Film: Review: Before the Devil Knows You're Dead:
Sidney Lumet strikes again with a taut cautionary tale
By Steven Rosen
Eighty-three-year-old director Sidney Lumet is a genuine American Master -- his career includes classic live television dramas of the 1950s as well as such outstanding, naturalistic cinematic investigations of ethical conduct under duress as 1957's 12 Angry Men, 1964's The Pawnbroker, 1973's Serpico and 1981's Prince of the City.
Yet his work of the past 10 years has been a minor footnote to his achievements -- Sharon Stone's remake of Gloria, Night Falls on Manhattan, Find Me Guilty. When he received a 2005 Honorary Oscar for lifetime achievement, it seemed a given that Lumet's best work was behind him.
So much for assumptions. Before the Devil Knows You're Dead is among his best work -- a ferociously unsentimental look at how easily life can become terrible, especially when one puts ambition ahead of ethical conduct and morality. Tightly, smartly written by playwright Kelly Masterson and propelled by an ominously melancholy Carter Burwell score, it is a cautionary tale with the tough, haunting power of Greek tragedy and the grittiness of film noir.
It's also cleverly constructed, with a bitterly just and black-pitched ending, and filled with fine acting. It's about two New York adult brothers named Hanson -- Philip Seymour Hoffman's Andy and Ethan Hawke's Hank -- who plan a robbery of their parents' Westchester County jewelry store that turns unexpectedly violent.
How it went wrong has something to do with Andy's hubris in believing it wouldn't -- he figured it'd unfold safely and insurance would cover the loss. And it has something to do with Hank being the kind of weak-brother screw-up who can't do anything right. Instead of committing the crime on his own, for instance, Hank hires an irritable Jersey hothead named Bobby (Brian O'Byrne) to do the dirty work.
Lumet's structure is fragmented so the truths about how and why the robbery failed play out through an abruptly shifting yet uncomplicated flashback structure. It's Rashomon-like in that it replays crucial events from different viewpoints.
Lumet, old man though he might be, is not timid about sexuality and nudity. The film opens with a married couple -- Hoffman and Marisa Tomei as his wife Gina -- engaged in some provocatively graphic sex while on vacation in Brazil. As it emerges from their subsequent post-coital discussion, they would like to renew themselves and start over, maybe even move to Brazil. Maybe that's where the idea of the robbery comes from; maybe the sex makes Andy want to live dangerously and not get old and boring.

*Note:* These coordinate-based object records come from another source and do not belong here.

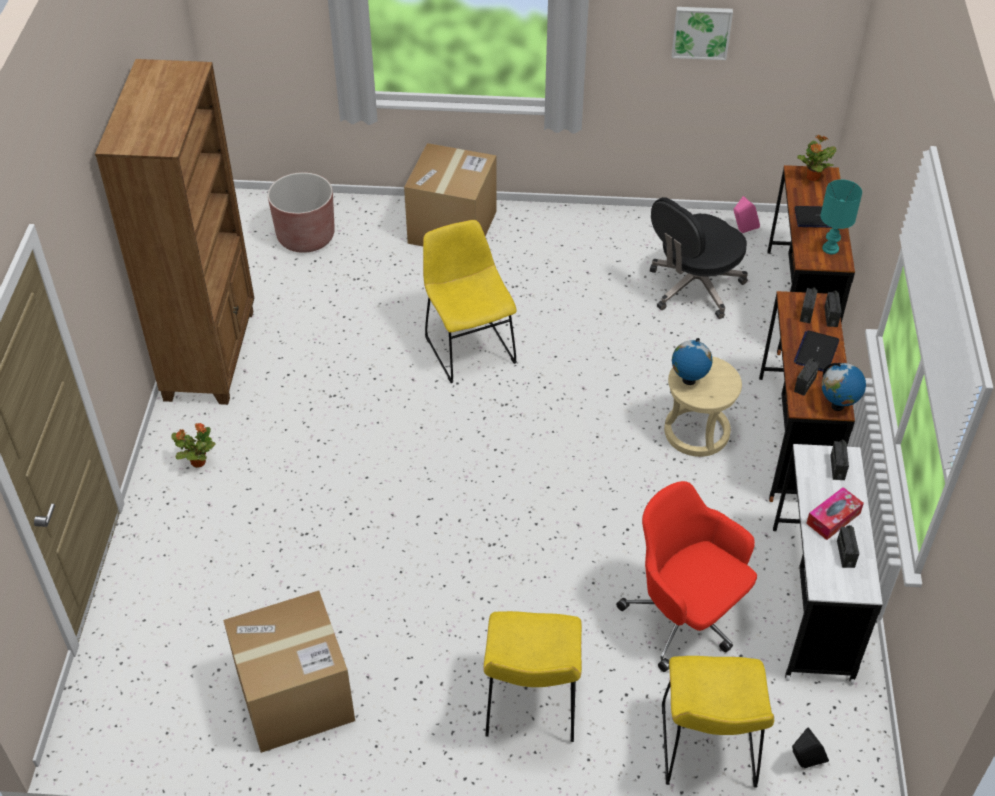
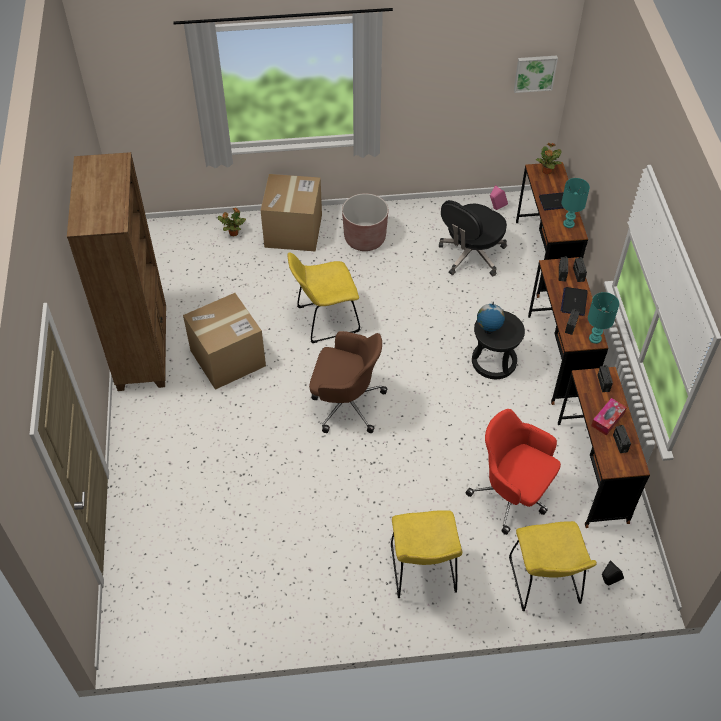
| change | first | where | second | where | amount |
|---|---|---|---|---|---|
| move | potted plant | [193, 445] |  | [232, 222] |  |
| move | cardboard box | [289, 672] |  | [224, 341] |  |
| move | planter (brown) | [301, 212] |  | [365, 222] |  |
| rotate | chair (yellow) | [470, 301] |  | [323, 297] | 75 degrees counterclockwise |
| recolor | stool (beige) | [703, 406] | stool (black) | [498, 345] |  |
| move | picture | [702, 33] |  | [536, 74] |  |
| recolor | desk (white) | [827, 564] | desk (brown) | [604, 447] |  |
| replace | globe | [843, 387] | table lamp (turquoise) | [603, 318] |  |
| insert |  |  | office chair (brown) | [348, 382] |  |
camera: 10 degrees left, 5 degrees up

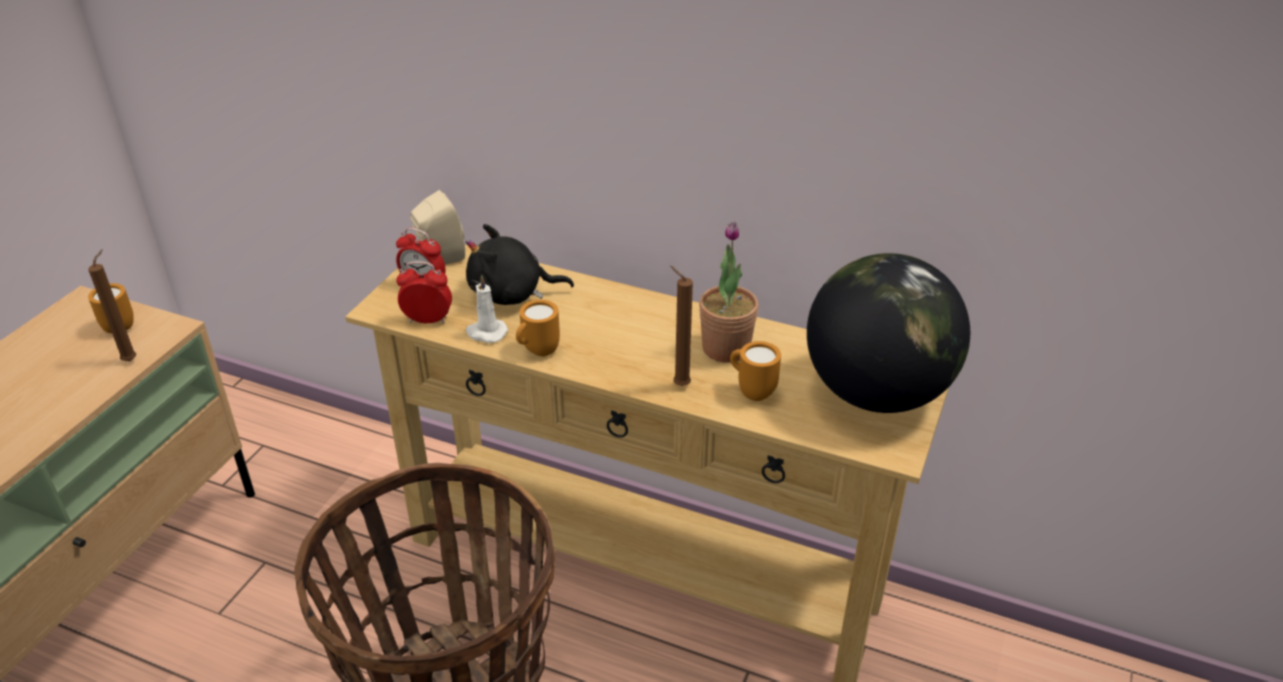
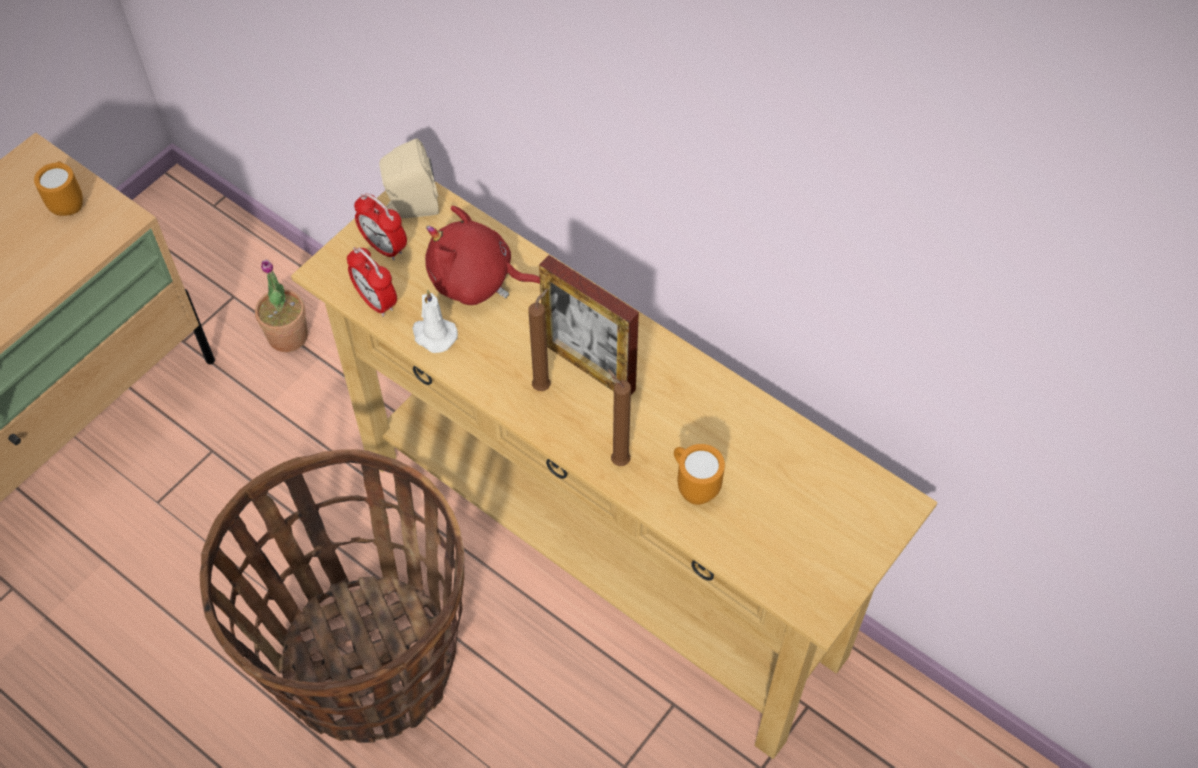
| change | first | where | second | where | amount |
|---|---|---|---|---|---|
| move | candle (brown) | [112, 305] |  | [539, 340] |  |
| rotate | alarm clock | [424, 292] |  | [372, 282] | 150 degrees counterclockwise |
| recolor | plush toy (black) | [520, 264] | plush toy (red) | [482, 255] |  |
| delete | mug (orange) | [538, 328] |  |  |  |
| move | potted plant | [729, 292] |  | [281, 306] |  |
| delete | globe | [888, 333] |  |  |  |
| insert |  |  | picture frame | [589, 325] |  |
camera: 15 degrees right, 20 degrees up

Hoffman's Andy, a slick and controlling corporate payroll officer, is slyness spilling over into sliminess. Seemingly middle-class but easily corruptible, he can manipulate his insecure younger brother Hank in all ways but one -- Hank is having a secret affair with Gina. Hoffman is terrific here, his few big outbursts never showy, and the too-often too-passive Hawke finds his inner soul as a desperately scared, frightened man who might be pathetic but whose heart hasn't yet turned to stone.
The brothers' father Charles is, too, a towering, controlling figure who views Hank as a "baby," but in a protective way. Albert Finney plays him like a battlefield general who is mortally wounded but not ready to die despite the pain. His confusion and anger about what happened at the robbery is simultaneously brave and pathetic. And his sorrow makes him unpredictable. The dynamic between Finney and Hoffman recalls James Coburn and Nick Nolte in Affliction.

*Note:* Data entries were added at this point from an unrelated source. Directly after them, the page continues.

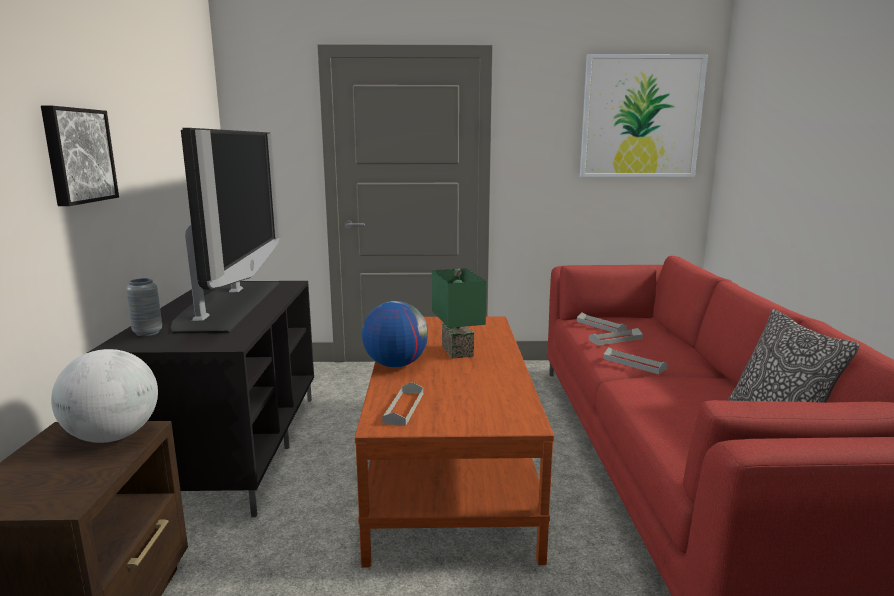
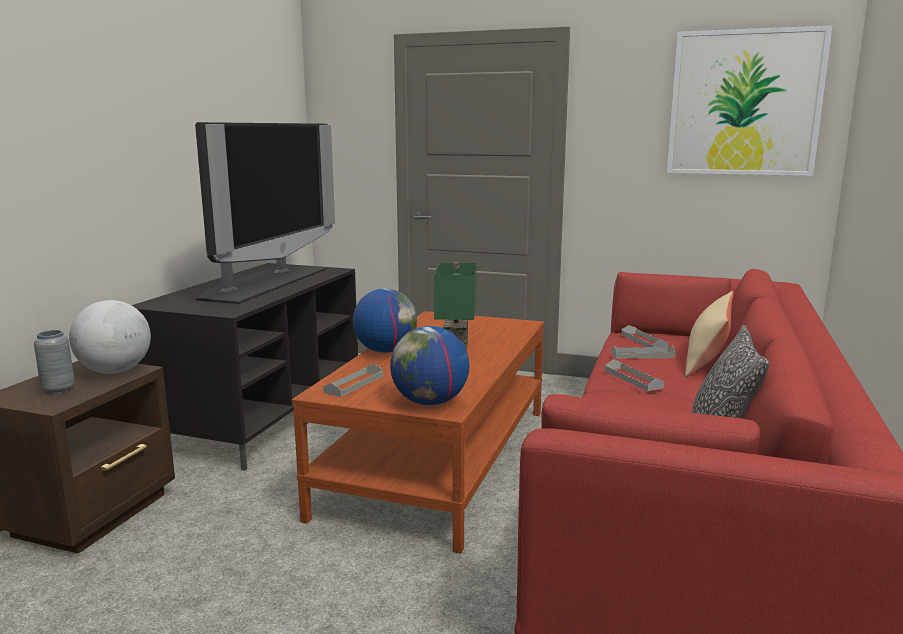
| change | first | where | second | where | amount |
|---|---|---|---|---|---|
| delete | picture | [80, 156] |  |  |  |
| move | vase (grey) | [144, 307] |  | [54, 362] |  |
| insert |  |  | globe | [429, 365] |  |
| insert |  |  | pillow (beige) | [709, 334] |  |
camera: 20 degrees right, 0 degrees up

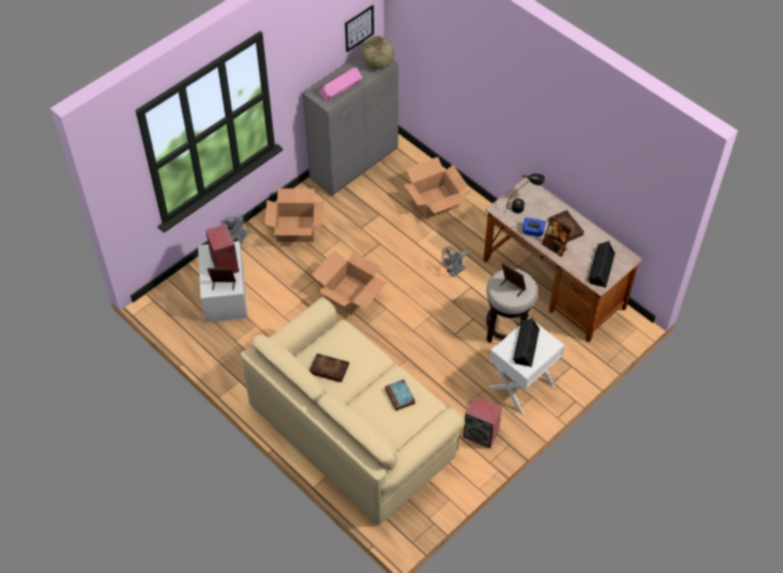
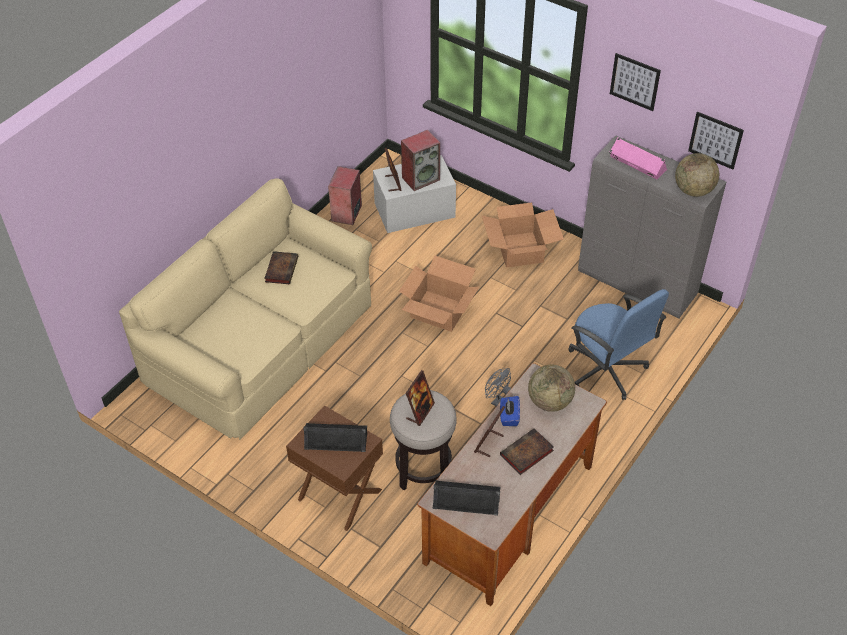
| change | first | where | second | where | amount |
|---|---|---|---|---|---|
| delete | fan (grey) | [236, 229] |  |  |  |
| delete | book | [400, 395] |  |  |  |
| replace | cardboard box | [436, 188] | office chair (blue) | [618, 344] |  |
| move | speaker | [482, 422] |  | [345, 195] |  |
| recolor | nightstand (white) | [527, 366] | nightstand (brown) | [334, 468] |  |
| replace | table lamp (black) | [525, 193] | globe | [551, 388] |  |
| insert |  |  | picture | [635, 82] |  |
camera: 80 degrees right, 5 degrees down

Tomei, who plays quite a few scenes semi-nude, might just be too beautiful to be convincing when her Gina worries that beefy Andy doesn't find her attractive anymore. But while her character's low self-esteem is a stretch given the actress' physical attributes, Tomei's willingness to buy into it and give her all is impressive.
The title, explained in the opening credits, comes from an old saying: "May you be in heaven for half an hour before the devil knows you're dead." It's more curse than benediction. To underscore that, a memorable character played by Leonard Cimino -- a crooked, wizened diamond dealer -- adds this observation to Charles: "The world is an evil place. Some of us make money off it, others are destroyed by it."
Words to remember from a film that will also be remembered.